→ **Problem to solve**: Scan the records for "events" and copy each line that contains it.

→ **Record extracts**:

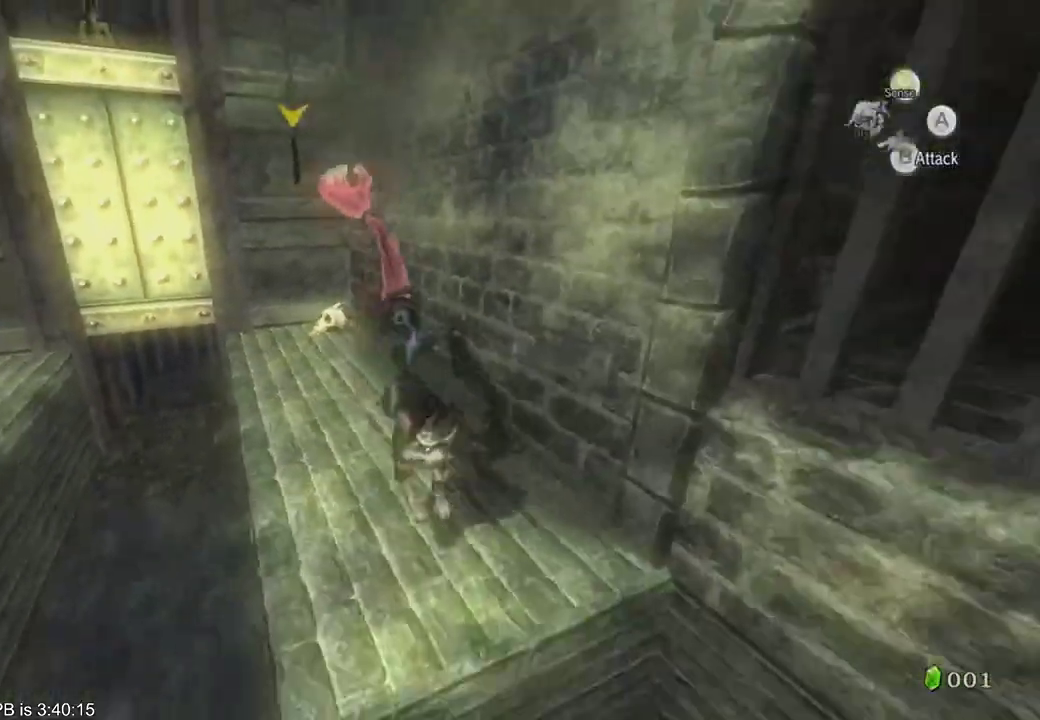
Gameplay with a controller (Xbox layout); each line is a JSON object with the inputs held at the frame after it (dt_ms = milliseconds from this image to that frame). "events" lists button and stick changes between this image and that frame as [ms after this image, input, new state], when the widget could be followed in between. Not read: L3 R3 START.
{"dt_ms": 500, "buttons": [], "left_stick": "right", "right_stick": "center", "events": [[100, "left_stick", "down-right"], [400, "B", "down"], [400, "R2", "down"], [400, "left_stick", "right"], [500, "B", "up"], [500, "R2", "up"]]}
* * *
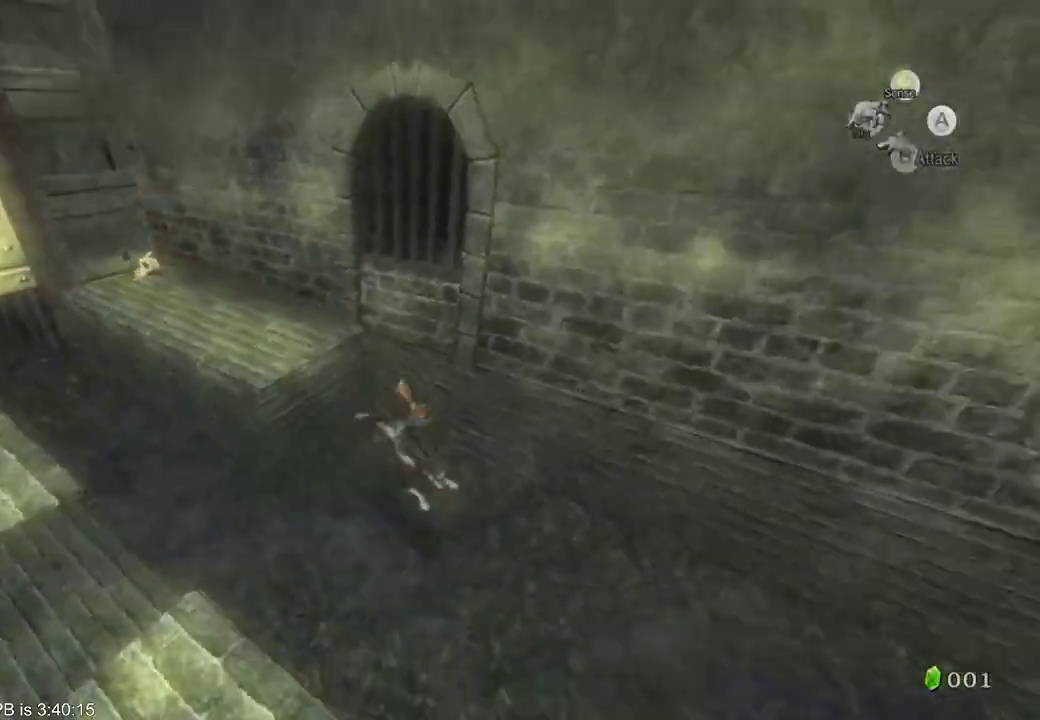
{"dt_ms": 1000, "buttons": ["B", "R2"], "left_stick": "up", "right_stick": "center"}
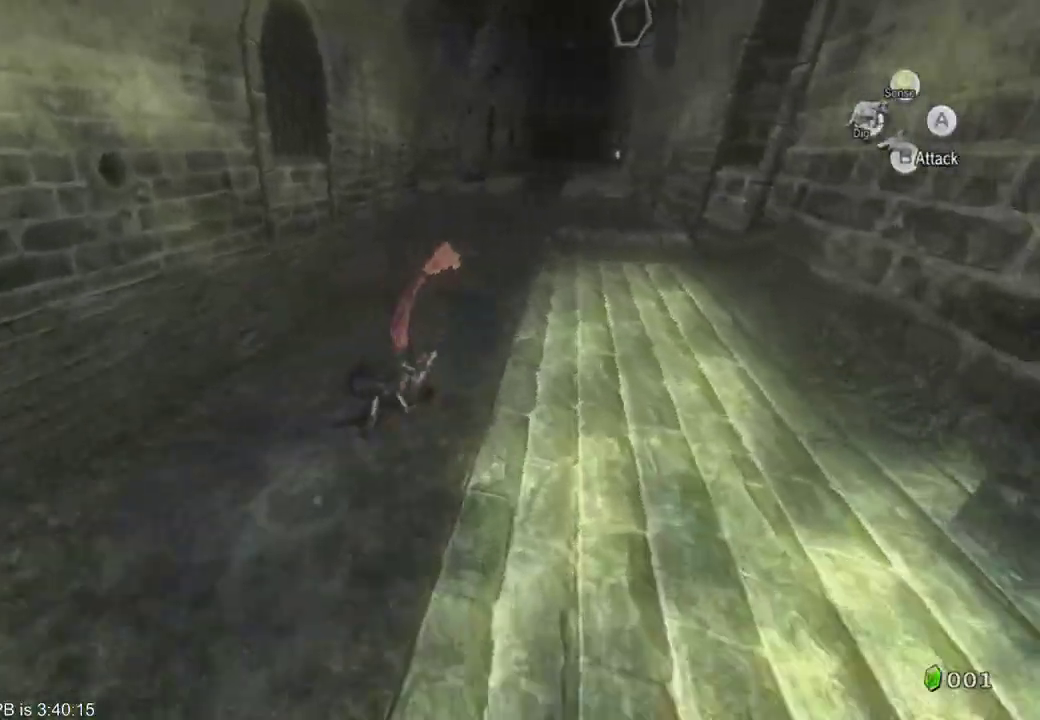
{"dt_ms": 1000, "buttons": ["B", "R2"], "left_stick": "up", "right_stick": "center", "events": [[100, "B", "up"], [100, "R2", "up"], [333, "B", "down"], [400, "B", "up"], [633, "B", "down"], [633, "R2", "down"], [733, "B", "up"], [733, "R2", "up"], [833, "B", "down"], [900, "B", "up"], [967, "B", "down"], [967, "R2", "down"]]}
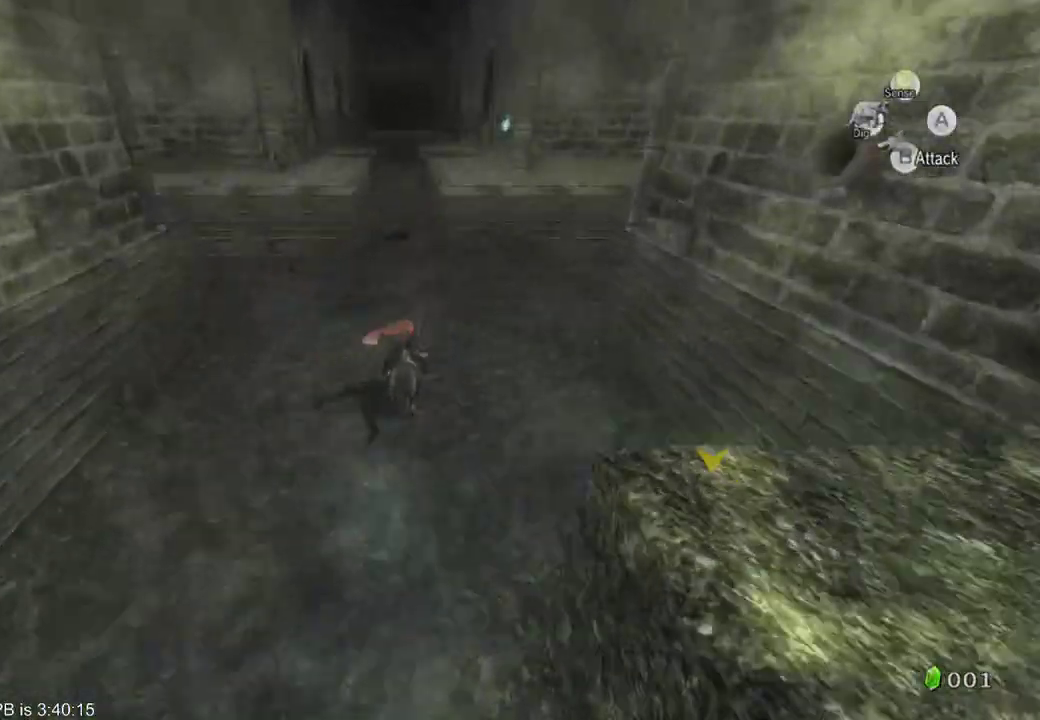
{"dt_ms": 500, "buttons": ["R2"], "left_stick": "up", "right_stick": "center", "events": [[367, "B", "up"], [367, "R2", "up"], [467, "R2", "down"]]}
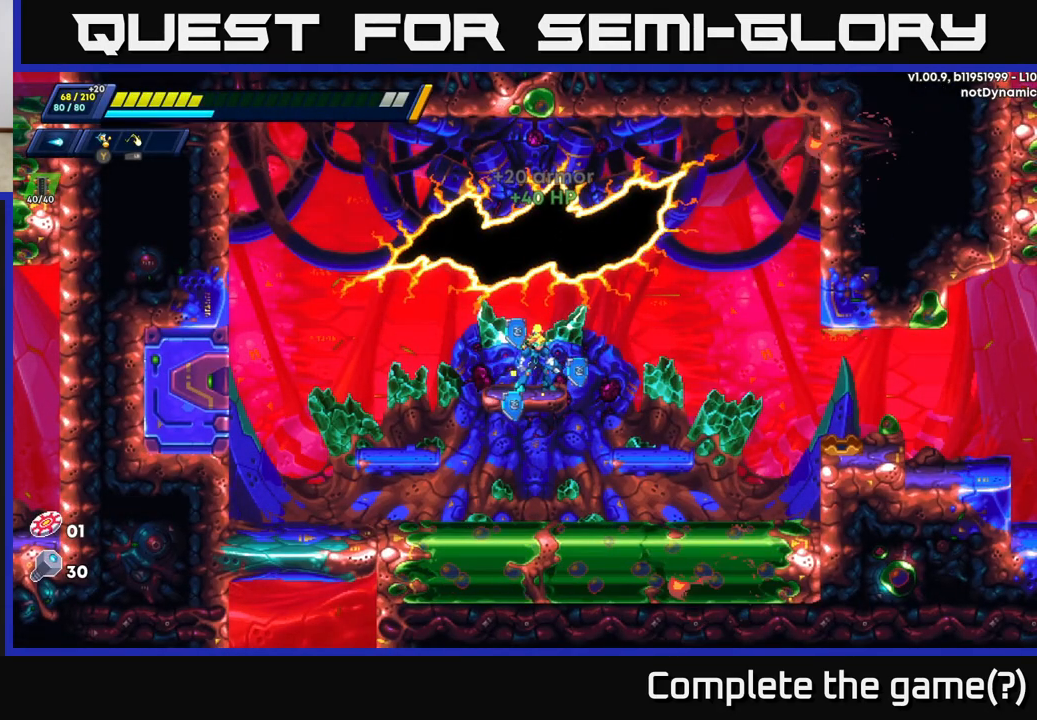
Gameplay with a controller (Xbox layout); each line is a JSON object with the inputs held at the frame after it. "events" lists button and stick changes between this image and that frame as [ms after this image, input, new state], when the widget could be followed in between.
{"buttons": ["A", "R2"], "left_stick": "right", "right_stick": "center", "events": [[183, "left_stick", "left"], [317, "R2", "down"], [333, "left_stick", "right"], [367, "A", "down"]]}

→ **Completed exercise**:
Gameplay with a controller (Xbox layout); each line is a JSON object with the inputs held at the frame after it (dt_ms = milliseconds from this image to that frame). "events" lists button and stick changes between this image and that frame as [ms after this image, input, new state], when the widget could be followed in between. Not read: L3 R3 START.
{"dt_ms": 500, "buttons": [], "left_stick": "right", "right_stick": "center", "events": [[100, "left_stick", "down-right"], [400, "B", "down"], [400, "R2", "down"], [400, "left_stick", "right"], [500, "B", "up"], [500, "R2", "up"]]}
{"dt_ms": 1000, "buttons": ["B", "R2"], "left_stick": "up", "right_stick": "center", "events": [[100, "B", "up"], [100, "R2", "up"], [333, "B", "down"], [400, "B", "up"], [633, "B", "down"], [633, "R2", "down"], [733, "B", "up"], [733, "R2", "up"], [833, "B", "down"], [900, "B", "up"], [967, "B", "down"], [967, "R2", "down"]]}
{"dt_ms": 500, "buttons": ["R2"], "left_stick": "up", "right_stick": "center", "events": [[367, "B", "up"], [367, "R2", "up"], [467, "R2", "down"]]}
Gameplay with a controller (Xbox layout); each line is a JSON object with the inputs held at the frame after it. "events" lists button and stick changes between this image and that frame as [ms after this image, input, new state], when the widget could be followed in between.
{"buttons": ["A", "R2"], "left_stick": "right", "right_stick": "center", "events": [[183, "left_stick", "left"], [317, "R2", "down"], [333, "left_stick", "right"], [367, "A", "down"]]}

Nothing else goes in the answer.